My own students would troll me if I buried the lede, so I won’t. I got a letter from the Lehigh University provost today confirming the Board of Trustees had approved his recommendation for tenure. So as of next month, I’ll be promoted to associated professor.

I won’t stay long here but I wanted to say a few things.

I interviewed for my job here at Lehigh back in 2008. It was, probably, the worst time to be on the academic job market out of PhD school. I applied for 15 jobs, and half the searches were canceled within a month due to the cratering economy. I went on four campus visits, and I fell in love with Lehigh. Like, the kind of hard where I would have been crushed to not get an offer.

There was something about this job. The place, the people, and the opportunity to build out a digital effort that was pretty basic (the latter fits my main advice to any graduate: seek opportunity over salary when you are able to do so). I had a really good visit, and a really good vibe. I was thrilled to get an offer and accepted quickly.

Eight years letter, my love for this place has only grown. I came in with high expectations and they’ve been surpassed. We’ve hired five professors since I’ve started here and I told them all this: This place, this sense you have right now falling in love with the place, it’s not hype. I speak with a lot of PhD school colleagues and this has not always been their first-job experience.
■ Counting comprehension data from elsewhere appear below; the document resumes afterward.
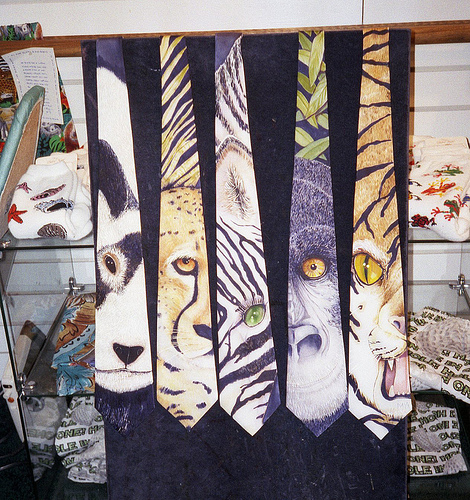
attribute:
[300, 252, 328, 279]
eye — orange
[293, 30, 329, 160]
leaves — green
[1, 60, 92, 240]
blanket — with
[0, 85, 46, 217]
board — leaning up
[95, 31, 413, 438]
ties — Five, colorful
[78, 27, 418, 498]
board — black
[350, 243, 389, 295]
eye — yellow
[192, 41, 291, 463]
tie — zebra, white, black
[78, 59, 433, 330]
ties — black, white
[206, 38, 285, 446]
zebra tie — black, white, striped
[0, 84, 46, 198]
cover — metallic, green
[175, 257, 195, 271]
eye — orange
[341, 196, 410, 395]
image — tiger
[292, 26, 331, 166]
leaf pattern — green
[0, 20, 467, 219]
bar — wooden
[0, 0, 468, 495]
wall — white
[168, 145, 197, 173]
stripe — black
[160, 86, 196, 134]
stripe — black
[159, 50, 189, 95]
stripe — black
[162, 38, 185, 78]
stripe — yellow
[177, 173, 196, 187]
stripe — yellow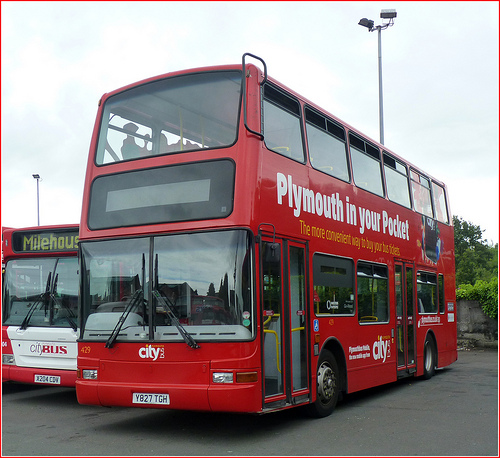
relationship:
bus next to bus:
[74, 54, 455, 415] [2, 224, 81, 388]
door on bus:
[258, 229, 288, 411] [74, 54, 455, 415]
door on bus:
[391, 258, 406, 370] [74, 54, 455, 415]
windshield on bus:
[79, 236, 150, 343] [74, 54, 455, 415]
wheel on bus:
[309, 352, 339, 417] [74, 54, 455, 415]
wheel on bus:
[423, 331, 439, 377] [74, 54, 455, 415]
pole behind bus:
[359, 11, 397, 147] [74, 54, 455, 415]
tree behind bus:
[449, 216, 498, 318] [74, 54, 455, 415]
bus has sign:
[2, 224, 81, 388] [10, 227, 81, 252]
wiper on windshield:
[153, 256, 204, 352] [149, 225, 251, 340]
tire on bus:
[423, 331, 439, 377] [74, 54, 455, 415]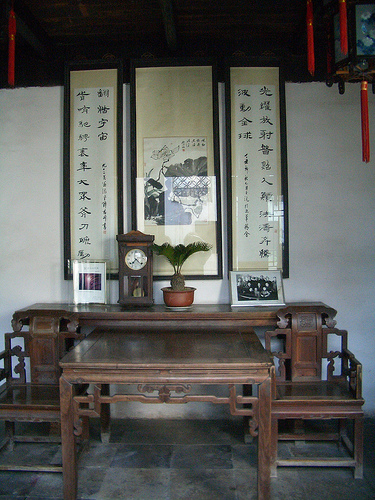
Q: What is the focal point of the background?
A: Picture in a frame on a wall.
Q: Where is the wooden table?
A: In front of the desk and photos.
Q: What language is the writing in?
A: Chinese.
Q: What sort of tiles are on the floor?
A: Stone.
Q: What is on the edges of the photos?
A: Black frame.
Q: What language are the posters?
A: Japanese.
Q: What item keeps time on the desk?
A: Clock.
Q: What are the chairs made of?
A: Wood.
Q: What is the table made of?
A: Wood.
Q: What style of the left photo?
A: Black and white.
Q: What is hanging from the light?
A: Tassel.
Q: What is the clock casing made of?
A: Wood.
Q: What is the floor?
A: Tile.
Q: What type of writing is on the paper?
A: Calligraphy.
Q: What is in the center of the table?
A: Plant.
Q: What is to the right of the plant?
A: Photo.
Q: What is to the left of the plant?
A: Clock.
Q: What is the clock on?
A: Desk.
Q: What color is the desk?
A: Brown.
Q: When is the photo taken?
A: Daytime.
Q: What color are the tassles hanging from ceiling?
A: Red.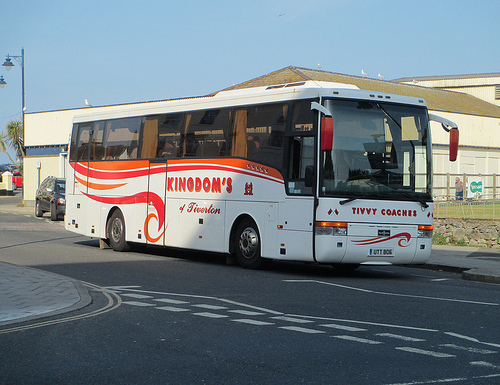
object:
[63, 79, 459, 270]
bus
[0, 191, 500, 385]
road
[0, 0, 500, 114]
sky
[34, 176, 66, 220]
car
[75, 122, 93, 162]
window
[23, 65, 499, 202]
building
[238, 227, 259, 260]
rim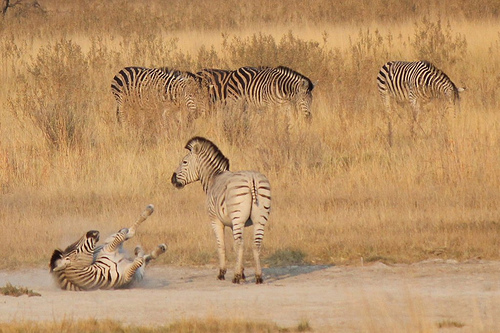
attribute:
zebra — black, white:
[179, 142, 285, 269]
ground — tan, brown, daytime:
[8, 11, 472, 231]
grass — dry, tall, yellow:
[299, 128, 462, 199]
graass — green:
[321, 149, 372, 172]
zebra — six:
[39, 54, 457, 285]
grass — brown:
[147, 12, 409, 40]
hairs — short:
[275, 60, 308, 79]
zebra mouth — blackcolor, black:
[162, 173, 186, 189]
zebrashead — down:
[450, 87, 479, 119]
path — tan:
[307, 267, 463, 295]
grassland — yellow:
[350, 169, 474, 219]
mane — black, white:
[426, 62, 449, 78]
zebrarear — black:
[372, 55, 393, 95]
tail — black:
[252, 190, 263, 205]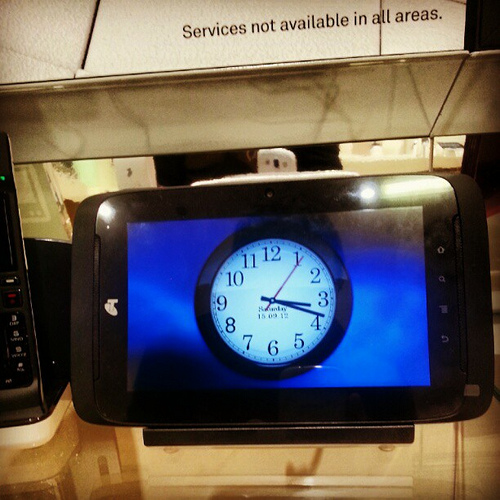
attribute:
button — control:
[439, 331, 449, 343]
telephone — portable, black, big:
[70, 168, 491, 433]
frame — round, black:
[187, 221, 349, 400]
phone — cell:
[77, 173, 489, 440]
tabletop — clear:
[1, 155, 481, 489]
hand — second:
[260, 295, 324, 318]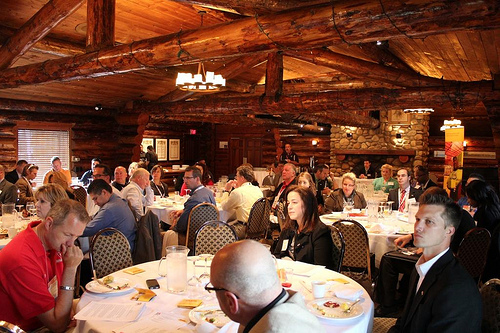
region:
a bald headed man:
[196, 234, 315, 331]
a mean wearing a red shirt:
[5, 198, 90, 323]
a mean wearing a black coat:
[393, 194, 473, 329]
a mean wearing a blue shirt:
[80, 175, 134, 240]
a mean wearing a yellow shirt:
[222, 166, 267, 228]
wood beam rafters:
[2, 7, 494, 123]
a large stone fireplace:
[323, 105, 427, 177]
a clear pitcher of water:
[157, 242, 192, 294]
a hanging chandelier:
[173, 58, 231, 97]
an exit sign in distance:
[182, 124, 198, 139]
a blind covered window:
[15, 125, 72, 192]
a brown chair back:
[85, 225, 133, 276]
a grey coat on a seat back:
[135, 208, 161, 258]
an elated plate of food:
[301, 291, 367, 321]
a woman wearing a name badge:
[271, 180, 335, 265]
It’s fate, dumb luck, whatever … but I walk into work every day feeling like I’m robbing the bank.

Lehigh has its issues institutionally, but there are some good people here who are working on changing us for the better every day. I’m proud and willing to stay engaged in that.

A few quick thank-yous.

First to my PhD school mentors Esther Thorson and Clyde Bentley. They set me on this path as a masters student back in 2004. I wouldn’t be here without them.
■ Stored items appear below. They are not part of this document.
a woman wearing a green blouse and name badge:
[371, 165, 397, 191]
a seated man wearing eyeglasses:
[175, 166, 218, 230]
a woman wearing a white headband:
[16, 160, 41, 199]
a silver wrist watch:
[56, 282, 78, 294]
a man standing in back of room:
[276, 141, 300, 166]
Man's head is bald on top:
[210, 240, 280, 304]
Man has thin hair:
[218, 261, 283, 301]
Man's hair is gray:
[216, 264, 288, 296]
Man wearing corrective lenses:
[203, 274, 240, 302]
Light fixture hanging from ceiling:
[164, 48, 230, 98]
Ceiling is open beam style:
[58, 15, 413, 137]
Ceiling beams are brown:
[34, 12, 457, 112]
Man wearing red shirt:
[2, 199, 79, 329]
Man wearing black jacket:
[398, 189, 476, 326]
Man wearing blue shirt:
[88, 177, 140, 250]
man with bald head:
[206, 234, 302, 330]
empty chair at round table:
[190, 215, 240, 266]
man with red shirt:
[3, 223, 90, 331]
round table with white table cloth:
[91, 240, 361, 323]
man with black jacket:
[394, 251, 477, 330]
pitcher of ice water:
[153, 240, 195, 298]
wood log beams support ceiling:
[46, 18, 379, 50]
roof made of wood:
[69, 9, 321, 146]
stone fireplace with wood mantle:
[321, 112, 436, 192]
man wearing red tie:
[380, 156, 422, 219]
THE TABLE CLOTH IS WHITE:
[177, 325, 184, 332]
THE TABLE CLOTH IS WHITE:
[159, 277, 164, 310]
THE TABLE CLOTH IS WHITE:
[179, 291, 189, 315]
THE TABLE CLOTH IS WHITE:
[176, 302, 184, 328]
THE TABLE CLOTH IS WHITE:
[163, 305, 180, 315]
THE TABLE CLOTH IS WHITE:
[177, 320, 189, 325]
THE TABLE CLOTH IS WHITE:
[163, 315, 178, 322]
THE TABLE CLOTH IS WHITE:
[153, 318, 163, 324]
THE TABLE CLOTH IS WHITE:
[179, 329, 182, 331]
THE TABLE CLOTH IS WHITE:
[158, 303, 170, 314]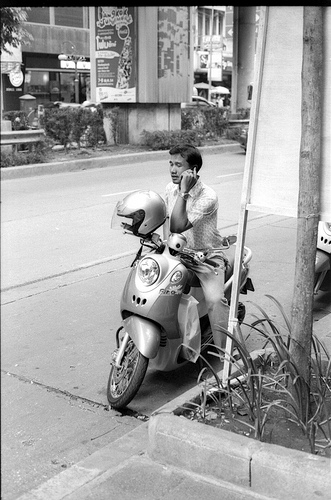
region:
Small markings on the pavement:
[11, 414, 47, 471]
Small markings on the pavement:
[40, 447, 78, 480]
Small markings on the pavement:
[79, 412, 102, 436]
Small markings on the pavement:
[61, 372, 96, 399]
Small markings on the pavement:
[5, 355, 43, 392]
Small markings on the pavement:
[81, 346, 94, 370]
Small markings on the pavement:
[16, 324, 38, 339]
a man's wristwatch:
[177, 191, 191, 200]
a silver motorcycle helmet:
[107, 191, 168, 241]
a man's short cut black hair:
[168, 142, 205, 176]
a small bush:
[43, 103, 99, 146]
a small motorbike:
[104, 235, 258, 409]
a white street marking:
[101, 186, 146, 199]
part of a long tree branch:
[287, 2, 324, 416]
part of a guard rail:
[0, 126, 52, 147]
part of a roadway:
[0, 146, 303, 487]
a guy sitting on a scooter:
[121, 145, 240, 399]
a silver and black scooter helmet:
[109, 187, 165, 239]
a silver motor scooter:
[100, 229, 244, 397]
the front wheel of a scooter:
[106, 326, 142, 399]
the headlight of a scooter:
[130, 254, 170, 295]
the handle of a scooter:
[181, 250, 217, 279]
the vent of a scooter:
[125, 288, 153, 318]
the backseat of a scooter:
[219, 250, 263, 299]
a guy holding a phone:
[182, 169, 201, 186]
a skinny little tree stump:
[290, 110, 323, 221]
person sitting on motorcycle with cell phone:
[91, 133, 261, 415]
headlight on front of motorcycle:
[131, 252, 170, 290]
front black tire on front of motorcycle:
[95, 329, 158, 414]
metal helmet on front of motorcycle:
[101, 184, 170, 242]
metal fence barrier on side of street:
[0, 126, 51, 159]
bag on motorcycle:
[170, 289, 205, 367]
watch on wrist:
[178, 188, 193, 203]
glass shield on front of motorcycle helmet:
[106, 200, 144, 235]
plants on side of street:
[185, 299, 329, 455]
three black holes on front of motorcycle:
[125, 289, 156, 310]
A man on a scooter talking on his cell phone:
[99, 136, 258, 410]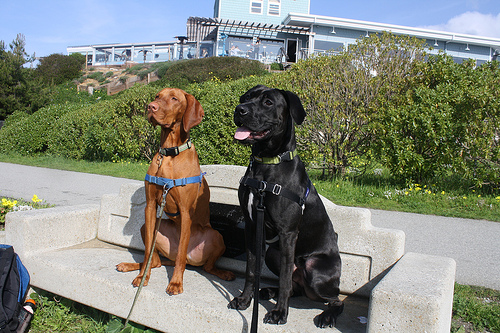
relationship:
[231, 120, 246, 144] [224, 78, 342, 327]
tongue on dog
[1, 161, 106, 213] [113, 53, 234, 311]
sidewalk behind dog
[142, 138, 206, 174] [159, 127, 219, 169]
collar around neck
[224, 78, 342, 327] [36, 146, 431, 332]
dog on bench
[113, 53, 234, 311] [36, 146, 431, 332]
dog on bench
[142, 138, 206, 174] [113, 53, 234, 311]
collar on dog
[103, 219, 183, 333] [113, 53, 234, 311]
leash on dog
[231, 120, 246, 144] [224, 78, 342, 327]
tongue of dog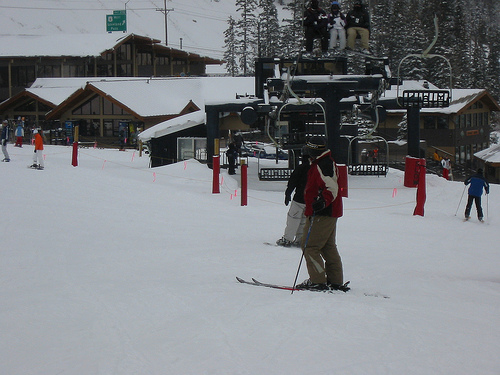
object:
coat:
[464, 173, 489, 197]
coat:
[303, 149, 343, 218]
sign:
[105, 14, 127, 35]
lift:
[258, 100, 329, 182]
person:
[276, 153, 311, 248]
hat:
[304, 132, 328, 150]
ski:
[260, 238, 303, 248]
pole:
[289, 218, 312, 296]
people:
[345, 1, 372, 51]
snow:
[147, 86, 181, 105]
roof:
[81, 77, 253, 116]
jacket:
[464, 171, 490, 197]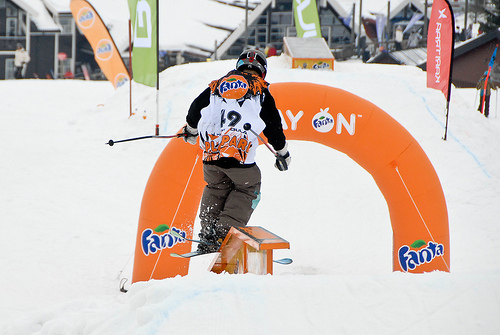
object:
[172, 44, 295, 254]
person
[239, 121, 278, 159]
ski pole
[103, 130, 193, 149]
ski pole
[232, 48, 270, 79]
helmet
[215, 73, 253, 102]
advertisement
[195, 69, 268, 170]
back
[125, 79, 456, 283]
inflatable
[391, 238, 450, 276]
logo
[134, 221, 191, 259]
logo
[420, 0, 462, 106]
banner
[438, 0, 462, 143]
pole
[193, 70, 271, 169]
vest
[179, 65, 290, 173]
jacket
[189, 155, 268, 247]
pants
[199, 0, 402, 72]
building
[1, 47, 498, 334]
snow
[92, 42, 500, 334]
slope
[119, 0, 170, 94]
sign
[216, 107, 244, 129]
number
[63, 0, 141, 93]
banner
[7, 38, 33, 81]
person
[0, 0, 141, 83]
chalet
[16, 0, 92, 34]
roof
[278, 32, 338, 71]
jump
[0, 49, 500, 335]
ground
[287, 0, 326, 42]
flag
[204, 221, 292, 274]
slide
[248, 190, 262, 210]
patch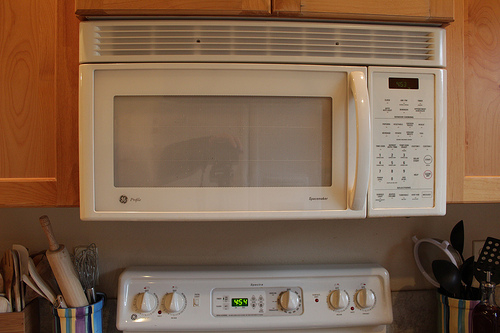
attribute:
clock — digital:
[389, 78, 420, 89]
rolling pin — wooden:
[37, 214, 88, 307]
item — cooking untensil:
[428, 258, 461, 299]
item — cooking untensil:
[480, 235, 500, 288]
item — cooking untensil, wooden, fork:
[1, 249, 15, 312]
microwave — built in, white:
[77, 16, 448, 222]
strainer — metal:
[410, 233, 463, 289]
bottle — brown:
[470, 282, 499, 332]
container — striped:
[52, 290, 104, 332]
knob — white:
[279, 288, 299, 311]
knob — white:
[328, 290, 348, 309]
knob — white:
[163, 291, 185, 313]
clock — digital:
[230, 296, 250, 307]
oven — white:
[114, 266, 394, 332]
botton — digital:
[423, 153, 435, 165]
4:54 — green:
[234, 297, 247, 305]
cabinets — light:
[1, 2, 499, 209]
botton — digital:
[424, 168, 434, 179]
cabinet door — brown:
[2, 2, 79, 208]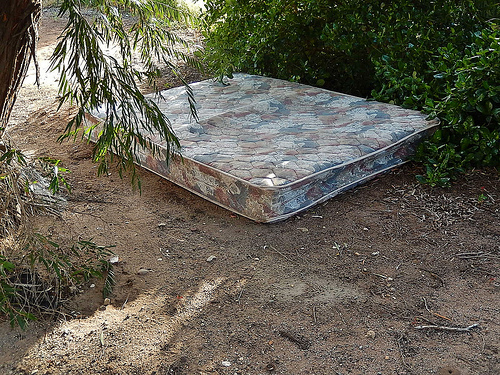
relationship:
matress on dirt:
[77, 66, 449, 219] [194, 205, 423, 334]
My department is amazing. Seriously, a rocking group of people. Jack Lule and Wally Trimble were chairs who helped guide and mentor me. I felt welcome here on the first visit thanks to them. My other colleagues Sharon Friedman and Kathy Olson both helped guide me when I was struggling on publishing early on. I work with so many other good folks: Janey Lee, Haiyan Jia, Matt Veto (a hero without a cape, if there ever was one), and Imaani El-Burki. Nancy Ross retired but was a great colleague. And then the amazing staff, Linda Lipko and Kathy Throne. Our department is a family and I love working with these folks.

Third, I want to thank some folks post-PhD who have really made me what I am. Jen Reeves, once of Mizzou and now setting the world on fire with her advocacy work, has been the best model on releasing my inner nerd that I could have. Really, I am so grateful for her counsel as she’s taught me how to dream big in the classroom. I continue to be inspired by the scholarship and teaching of folks like Seth Lewis, Amy Schmitz Weiss, Cindy Royal and Chip Stewart. We joke sometimes about standing on the shoulders of giants in academia, but sometimes those of us still forging the way need to combine our powers and form Voltron too. Friends doing it out in the real world keep me grounded and serve as models too, and so a shoutout to Beth Carpenter, Shanley Knox and Joy Mayer.
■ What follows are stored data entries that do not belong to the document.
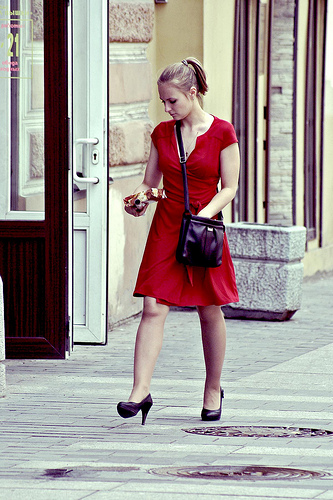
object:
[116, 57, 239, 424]
woman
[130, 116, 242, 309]
red dress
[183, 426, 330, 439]
manhole cover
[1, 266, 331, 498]
sidewalk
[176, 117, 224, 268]
purse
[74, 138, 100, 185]
handle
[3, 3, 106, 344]
door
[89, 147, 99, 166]
keyhole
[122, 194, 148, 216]
hand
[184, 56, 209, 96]
ponytail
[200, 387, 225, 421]
heel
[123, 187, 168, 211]
paper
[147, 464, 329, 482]
manhole cover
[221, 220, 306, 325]
planter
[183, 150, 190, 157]
cross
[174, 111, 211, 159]
necklace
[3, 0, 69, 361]
door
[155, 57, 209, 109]
blonde hair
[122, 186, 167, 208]
wrapped package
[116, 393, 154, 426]
black shoe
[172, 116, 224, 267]
black purse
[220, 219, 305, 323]
trash can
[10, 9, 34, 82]
writing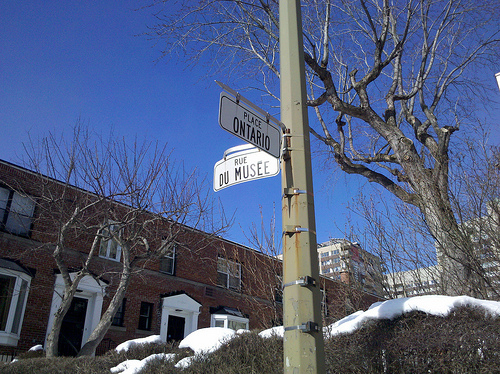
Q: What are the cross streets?
A: Rue du Musee and Place Ontario.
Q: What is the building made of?
A: Brick.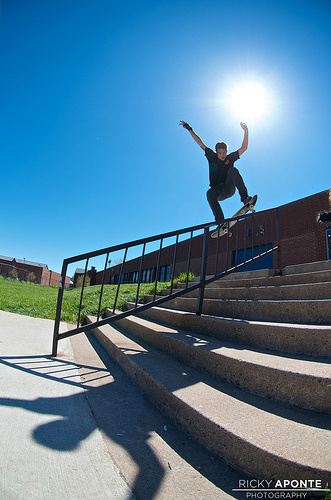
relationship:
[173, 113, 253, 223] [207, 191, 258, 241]
boy on skateboard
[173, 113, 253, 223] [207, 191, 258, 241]
boy riding skateboard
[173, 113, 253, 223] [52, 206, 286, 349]
boy riding on handrail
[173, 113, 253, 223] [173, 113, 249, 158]
boy has arms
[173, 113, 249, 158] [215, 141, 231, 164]
arms over head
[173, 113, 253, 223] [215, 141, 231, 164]
boy has head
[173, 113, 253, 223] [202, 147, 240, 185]
boy wearing shirt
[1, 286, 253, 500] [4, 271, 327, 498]
shadow on ground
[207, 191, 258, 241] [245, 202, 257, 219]
skateboard has wheels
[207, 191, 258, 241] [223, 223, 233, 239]
skateboard has wheels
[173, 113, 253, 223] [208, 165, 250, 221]
boy wearing blue jeans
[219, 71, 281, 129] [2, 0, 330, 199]
sun in sky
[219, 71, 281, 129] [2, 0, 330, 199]
sun shining in sky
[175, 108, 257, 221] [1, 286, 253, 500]
person has shadow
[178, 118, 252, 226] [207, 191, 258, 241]
person jumping with skateboard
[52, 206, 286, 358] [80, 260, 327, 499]
handrail in middle of stairs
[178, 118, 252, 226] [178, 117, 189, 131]
person has hand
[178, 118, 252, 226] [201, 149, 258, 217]
person wearing clothes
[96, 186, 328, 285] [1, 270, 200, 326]
building behind field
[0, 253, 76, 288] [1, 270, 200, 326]
building behind field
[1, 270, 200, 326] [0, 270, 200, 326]
field covered in field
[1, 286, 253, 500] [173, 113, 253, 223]
shadow of boy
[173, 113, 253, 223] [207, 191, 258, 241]
boy jumping on skateboard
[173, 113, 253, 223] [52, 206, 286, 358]
boy going down handrail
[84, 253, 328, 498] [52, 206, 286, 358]
steps next to handrail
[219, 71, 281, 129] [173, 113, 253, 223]
sun above boy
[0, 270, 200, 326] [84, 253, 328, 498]
field next to steps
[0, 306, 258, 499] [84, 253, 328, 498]
sidewalk at base of steps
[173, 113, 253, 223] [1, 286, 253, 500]
boy casts shadow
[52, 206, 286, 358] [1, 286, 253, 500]
handrail casts shadow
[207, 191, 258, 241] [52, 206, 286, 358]
skateboard on handrail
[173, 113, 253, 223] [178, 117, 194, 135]
boy has hand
And, of course, my students. I went back to grad school to be a teacher, and the ones I’ve been privileged to teach at Mizzou and Lehigh have made me up my game in ways that — well, that would be a book if I wrote it all down. I’d name names but I’m sure I’d forget a few. But you know who you are, because I’ve made a point to tell you how proud of you I am. I’m inspired to do my best work because of my students. Thank you for letting me try every loony idea I can think of to push both you and myself in the service of experimental journalism. I hope if you took anything from time with me it’s that the spirit of discovery and exploration are the entirety of what education is about.

Finally, and not least of all, my wife Amy. Tenure isn’t my accomplishment alone. Partners and families make sacrifices in ways that are big and subtle. When I needed to hunker down and write, she took up the slack.